▶ [What to produce]: What lines in the entries hold the string "pageSize"? List them.

▶ [Source data]:
═══

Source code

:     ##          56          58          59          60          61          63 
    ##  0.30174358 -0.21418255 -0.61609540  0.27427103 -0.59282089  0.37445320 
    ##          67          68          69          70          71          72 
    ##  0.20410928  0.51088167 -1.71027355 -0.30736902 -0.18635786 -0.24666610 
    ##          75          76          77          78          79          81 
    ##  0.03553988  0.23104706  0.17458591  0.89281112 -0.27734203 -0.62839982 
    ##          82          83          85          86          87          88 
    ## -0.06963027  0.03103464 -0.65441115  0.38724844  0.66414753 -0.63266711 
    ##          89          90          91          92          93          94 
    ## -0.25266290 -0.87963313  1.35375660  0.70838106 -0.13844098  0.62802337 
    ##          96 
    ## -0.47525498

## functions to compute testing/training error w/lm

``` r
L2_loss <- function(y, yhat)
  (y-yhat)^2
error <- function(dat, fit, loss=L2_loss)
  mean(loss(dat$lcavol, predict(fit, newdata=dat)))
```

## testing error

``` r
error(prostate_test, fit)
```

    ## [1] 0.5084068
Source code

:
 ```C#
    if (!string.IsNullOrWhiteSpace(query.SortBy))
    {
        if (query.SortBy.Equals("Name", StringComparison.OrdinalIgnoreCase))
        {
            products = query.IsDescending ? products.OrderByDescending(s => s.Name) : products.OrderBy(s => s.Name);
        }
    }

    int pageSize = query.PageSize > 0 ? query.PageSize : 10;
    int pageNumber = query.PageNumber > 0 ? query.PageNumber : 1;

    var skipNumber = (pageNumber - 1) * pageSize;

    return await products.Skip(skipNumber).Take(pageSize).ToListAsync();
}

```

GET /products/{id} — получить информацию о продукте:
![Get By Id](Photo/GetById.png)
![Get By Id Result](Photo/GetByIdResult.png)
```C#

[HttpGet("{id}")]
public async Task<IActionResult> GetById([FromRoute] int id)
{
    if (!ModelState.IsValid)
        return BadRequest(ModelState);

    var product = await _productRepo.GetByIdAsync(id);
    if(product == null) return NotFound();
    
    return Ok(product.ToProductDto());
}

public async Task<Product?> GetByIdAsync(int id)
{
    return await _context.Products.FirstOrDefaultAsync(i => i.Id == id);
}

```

═══

▶ [Written response]:
    int pageSize = query.PageSize > 0 ? query.PageSize : 10;
    var skipNumber = (pageNumber - 1) * pageSize;
    return await products.Skip(skipNumber).Take(pageSize).ToListAsync();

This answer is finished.